I love those huge, illustrated books Lucasfilm produce to go with the 'Star Wars' films. However, since they're official titles they often overlook some of the more controversial episodes of the films' production. So I'm always interested in unauthorised accounts, the best being 'Empire Building: Remarkable, Real-life Story of "Star Wars"' by Garry Jenkins.
Michael Kaminiski's book is a bit of a mixed bag.
I can't deny he has done his research. His book goes into exhaustive detail. The depth of his analysis and the comparison of the various drafts is impressive, in particular his assessment of ROTJ at different stages of its development. I was convinced by his assertion that no uniform for the Jedi was every created (see p.324) and what we see in the prequel trilogy came about by default - ie the robes Obi-Wan wears in ANH were actually Tatooine dress, not Jedi as shown by the fact that Owen wears them too. I'd never considered that.
Equally impressive are some of the obscure documents he has managed to track down. Among the most noteworthy were the memos rejecting ANH by Universal and United Artists (on p.61). The accepted story is that they hated the proposed film. In truth their feelings were much warmer, they just weren't convinced enough to fork out millions of dollars. I was also pleased to see that Kaminski states the importance of Marcia Lucas, George's wife. I think her role in the original trilogy, as so often happens with the (female) supporting partner, has been overlooked.
Having said all that, I have a fair amount of criticism. For a start the book is too long. Mostly this is due to repetition as a lot of information is presented in duplicate, sometimes even triplicate. He repeats the plot of 'Hidden Fortress', for example, three times; the definition of 'retcon' is also given on numerous occasions (I got it on the first reading!). I assume this is due to the fact the book started as a series of separate articles. An editor really should have sorted this out. There are other editorial oversights too which diminish Kaminski's authority, such as unexplained jumps: Marcia goes from being GL's girlfriend to wife without even mentioning they got married! There are also some silly mistakes: Liam Neeson, for instance, didn't win an Academy Award for 'Schlinder's List' (p. 353) he was only nominated.
My biggest reservation, however, regards the tone of the book. For this the blame lies squarely with the author. For a start it's a bit patronising. Kaminski writes as if nobody before him had ever realised there are inconsistencies in the saga.
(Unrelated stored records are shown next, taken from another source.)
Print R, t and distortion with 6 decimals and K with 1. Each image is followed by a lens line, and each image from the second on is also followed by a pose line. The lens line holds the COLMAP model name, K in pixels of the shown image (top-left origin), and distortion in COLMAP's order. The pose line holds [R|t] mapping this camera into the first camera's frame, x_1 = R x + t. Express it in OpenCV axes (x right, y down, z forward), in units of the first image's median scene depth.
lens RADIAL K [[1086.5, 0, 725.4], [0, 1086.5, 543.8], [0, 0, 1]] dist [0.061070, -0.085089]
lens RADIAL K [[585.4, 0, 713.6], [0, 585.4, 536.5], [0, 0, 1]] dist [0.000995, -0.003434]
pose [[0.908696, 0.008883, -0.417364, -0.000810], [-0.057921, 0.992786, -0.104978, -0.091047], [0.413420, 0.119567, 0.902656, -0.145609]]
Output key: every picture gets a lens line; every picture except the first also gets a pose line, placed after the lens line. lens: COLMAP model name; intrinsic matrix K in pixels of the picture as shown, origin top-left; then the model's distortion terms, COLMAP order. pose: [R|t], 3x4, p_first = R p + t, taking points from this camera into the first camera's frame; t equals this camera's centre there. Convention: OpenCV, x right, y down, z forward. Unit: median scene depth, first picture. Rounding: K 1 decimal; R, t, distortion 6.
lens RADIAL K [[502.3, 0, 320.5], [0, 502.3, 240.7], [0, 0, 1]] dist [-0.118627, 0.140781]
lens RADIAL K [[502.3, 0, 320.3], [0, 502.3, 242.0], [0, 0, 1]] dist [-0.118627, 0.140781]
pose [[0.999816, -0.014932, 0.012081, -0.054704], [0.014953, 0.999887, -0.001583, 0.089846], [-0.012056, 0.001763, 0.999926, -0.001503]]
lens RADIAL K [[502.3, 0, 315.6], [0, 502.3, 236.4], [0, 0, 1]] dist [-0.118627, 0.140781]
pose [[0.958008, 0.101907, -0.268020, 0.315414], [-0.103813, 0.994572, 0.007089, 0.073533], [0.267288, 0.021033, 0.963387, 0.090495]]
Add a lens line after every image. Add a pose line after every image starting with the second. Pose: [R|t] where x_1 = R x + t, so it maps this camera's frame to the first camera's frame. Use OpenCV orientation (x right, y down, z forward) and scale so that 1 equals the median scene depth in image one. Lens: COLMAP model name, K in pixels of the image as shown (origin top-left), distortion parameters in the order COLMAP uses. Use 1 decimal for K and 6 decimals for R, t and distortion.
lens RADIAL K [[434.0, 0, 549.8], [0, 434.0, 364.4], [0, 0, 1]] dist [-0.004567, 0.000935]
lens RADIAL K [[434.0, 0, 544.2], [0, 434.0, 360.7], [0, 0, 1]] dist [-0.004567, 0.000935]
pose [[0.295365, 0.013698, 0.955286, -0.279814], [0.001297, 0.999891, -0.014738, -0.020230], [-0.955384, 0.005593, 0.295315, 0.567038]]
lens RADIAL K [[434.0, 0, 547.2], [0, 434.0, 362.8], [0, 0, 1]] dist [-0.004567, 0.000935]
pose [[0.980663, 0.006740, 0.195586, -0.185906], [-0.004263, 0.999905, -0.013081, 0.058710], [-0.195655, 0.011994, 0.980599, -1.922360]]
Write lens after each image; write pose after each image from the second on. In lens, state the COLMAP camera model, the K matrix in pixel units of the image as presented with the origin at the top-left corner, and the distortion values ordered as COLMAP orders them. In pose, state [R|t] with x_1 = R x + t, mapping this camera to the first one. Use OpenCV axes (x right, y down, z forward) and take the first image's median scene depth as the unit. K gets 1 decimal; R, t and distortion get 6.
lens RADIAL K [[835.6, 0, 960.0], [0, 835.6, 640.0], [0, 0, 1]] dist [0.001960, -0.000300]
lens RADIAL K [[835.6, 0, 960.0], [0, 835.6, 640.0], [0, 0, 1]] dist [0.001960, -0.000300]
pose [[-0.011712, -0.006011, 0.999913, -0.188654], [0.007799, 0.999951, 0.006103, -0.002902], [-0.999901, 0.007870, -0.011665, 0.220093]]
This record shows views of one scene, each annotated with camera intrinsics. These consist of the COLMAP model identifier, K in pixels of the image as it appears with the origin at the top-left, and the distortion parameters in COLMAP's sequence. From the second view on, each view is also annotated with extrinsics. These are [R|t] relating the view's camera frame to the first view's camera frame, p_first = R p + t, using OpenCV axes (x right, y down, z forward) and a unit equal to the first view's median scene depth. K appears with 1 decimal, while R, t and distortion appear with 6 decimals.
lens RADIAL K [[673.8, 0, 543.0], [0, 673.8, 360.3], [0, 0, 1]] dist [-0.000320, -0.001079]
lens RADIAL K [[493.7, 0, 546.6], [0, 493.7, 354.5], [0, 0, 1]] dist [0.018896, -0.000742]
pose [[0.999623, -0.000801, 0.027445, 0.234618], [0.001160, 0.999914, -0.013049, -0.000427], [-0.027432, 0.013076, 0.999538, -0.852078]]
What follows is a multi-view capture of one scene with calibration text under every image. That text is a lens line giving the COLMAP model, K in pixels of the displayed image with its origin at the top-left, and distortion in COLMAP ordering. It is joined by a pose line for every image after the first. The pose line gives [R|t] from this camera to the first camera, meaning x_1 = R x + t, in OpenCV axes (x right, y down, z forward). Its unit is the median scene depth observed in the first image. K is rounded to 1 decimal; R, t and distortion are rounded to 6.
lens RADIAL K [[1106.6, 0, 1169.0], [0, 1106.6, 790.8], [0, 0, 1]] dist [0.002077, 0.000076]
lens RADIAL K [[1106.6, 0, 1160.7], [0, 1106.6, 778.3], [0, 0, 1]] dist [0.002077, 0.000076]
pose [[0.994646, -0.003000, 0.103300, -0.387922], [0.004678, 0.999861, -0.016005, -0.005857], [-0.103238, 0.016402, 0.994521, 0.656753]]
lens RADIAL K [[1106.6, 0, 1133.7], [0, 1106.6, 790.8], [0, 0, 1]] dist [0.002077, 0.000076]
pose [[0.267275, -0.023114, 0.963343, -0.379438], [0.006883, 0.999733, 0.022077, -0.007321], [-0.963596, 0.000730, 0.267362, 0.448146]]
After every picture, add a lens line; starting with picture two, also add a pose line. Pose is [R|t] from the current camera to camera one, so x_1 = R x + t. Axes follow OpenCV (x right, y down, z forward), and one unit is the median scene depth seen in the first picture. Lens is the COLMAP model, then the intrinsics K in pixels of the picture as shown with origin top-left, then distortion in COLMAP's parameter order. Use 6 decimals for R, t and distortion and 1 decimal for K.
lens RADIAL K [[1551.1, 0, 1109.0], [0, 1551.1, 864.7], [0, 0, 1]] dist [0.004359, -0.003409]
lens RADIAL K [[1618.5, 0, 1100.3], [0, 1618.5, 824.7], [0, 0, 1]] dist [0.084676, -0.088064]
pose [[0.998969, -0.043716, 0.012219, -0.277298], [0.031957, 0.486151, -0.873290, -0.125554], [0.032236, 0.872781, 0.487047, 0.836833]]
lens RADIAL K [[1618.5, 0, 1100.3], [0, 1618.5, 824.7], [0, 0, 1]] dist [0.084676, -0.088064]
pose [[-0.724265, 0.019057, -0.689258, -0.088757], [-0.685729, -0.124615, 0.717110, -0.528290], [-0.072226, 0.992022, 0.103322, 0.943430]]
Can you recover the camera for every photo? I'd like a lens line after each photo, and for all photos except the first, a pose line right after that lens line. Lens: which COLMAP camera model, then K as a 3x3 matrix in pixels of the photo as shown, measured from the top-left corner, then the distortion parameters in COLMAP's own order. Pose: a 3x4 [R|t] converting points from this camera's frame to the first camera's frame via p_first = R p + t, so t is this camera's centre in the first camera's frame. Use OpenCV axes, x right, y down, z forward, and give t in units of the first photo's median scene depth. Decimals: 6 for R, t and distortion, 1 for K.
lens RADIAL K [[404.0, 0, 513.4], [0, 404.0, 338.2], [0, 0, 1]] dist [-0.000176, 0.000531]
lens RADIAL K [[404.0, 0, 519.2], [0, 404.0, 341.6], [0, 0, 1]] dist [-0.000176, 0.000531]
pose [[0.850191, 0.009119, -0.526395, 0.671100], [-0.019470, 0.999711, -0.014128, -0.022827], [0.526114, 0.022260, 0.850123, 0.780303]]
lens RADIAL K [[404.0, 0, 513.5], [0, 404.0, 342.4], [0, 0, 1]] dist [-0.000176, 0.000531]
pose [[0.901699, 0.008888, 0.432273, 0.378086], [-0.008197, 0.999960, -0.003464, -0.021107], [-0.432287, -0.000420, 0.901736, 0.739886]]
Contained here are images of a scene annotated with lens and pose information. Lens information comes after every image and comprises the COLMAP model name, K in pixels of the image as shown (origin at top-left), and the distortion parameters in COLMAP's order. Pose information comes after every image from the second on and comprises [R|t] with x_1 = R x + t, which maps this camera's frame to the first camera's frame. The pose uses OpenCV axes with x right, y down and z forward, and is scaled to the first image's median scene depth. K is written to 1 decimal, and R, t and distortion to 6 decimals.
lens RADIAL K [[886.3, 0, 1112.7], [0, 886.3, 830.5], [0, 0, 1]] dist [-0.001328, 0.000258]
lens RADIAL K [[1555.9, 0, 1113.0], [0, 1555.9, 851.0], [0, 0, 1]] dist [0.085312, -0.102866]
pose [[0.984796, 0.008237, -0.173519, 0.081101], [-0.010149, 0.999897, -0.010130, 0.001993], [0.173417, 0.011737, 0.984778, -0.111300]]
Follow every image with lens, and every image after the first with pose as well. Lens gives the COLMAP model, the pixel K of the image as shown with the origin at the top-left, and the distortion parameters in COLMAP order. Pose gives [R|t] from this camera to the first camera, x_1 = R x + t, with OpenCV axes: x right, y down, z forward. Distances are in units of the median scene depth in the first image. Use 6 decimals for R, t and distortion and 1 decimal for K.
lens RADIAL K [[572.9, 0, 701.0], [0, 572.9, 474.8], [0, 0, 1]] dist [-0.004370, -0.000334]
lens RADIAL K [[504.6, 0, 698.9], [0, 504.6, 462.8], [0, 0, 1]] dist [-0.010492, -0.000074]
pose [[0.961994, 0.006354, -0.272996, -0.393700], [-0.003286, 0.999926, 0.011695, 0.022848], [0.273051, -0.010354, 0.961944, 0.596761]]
I think anyone even remotely acquainted with the movies gets that. From Vader's screen time and relative position in the first 1977 movie it's clear that he wasn't originally envisioned as the lynchpin of the saga. That decision was made sometime during the development of ESB. Like I say, that's not quite the revelation Kaminski thinks it is.
He then attacks Lucas on the basis that the official story behind 'Star Wars' was that it was conceived from the outset as it turned out on screen. Although I agree that Lucas is often elastic with the truth, sometimes to the point of making things up, I don't think he quite deserves the scorn Kaminski pours on him. Indeed, he sometimes accuses Lucas of almost Orwellian acts of manipulating the past: see p. 207 for charges of 'suppressing and destroying'. Come on!
The author also compares statements Lucas has made over the years as further proof of his wicked intentions to hoodwink the public. The best example is on p.209. And the best response is: can't people change their minds? Don't we all? What seemed true in 1980 might not be so in 2004! I think of something of the daft things I wrote about my first boyfriend. I believed them with utter sincerity at the time; obviously now my views are very different. Kaminski seems to believe that if someone makes a statement it's set in stone and true forever after, and uses this to condemn their future self.
To that end, he's also quite rude about Lucas - something which I was uncomfortable with. We're all entitled to our opinions but a writer will seem more authoritative if he's objective. On p.361, for example, he describes GL as a `bloated, soulless technocrat'. OK, so he's paraphrasing other people but without a direct source it's difficult to disconnect statement from author.
The Appendices are a masterclass in supposition.
I struggled to decide what star-rating to give this book. Ultimately I wanted to give it 3.5 stars but since my policy is always to round up it gets 4... but I hope anyone reading this review sees that in the context of my reservations.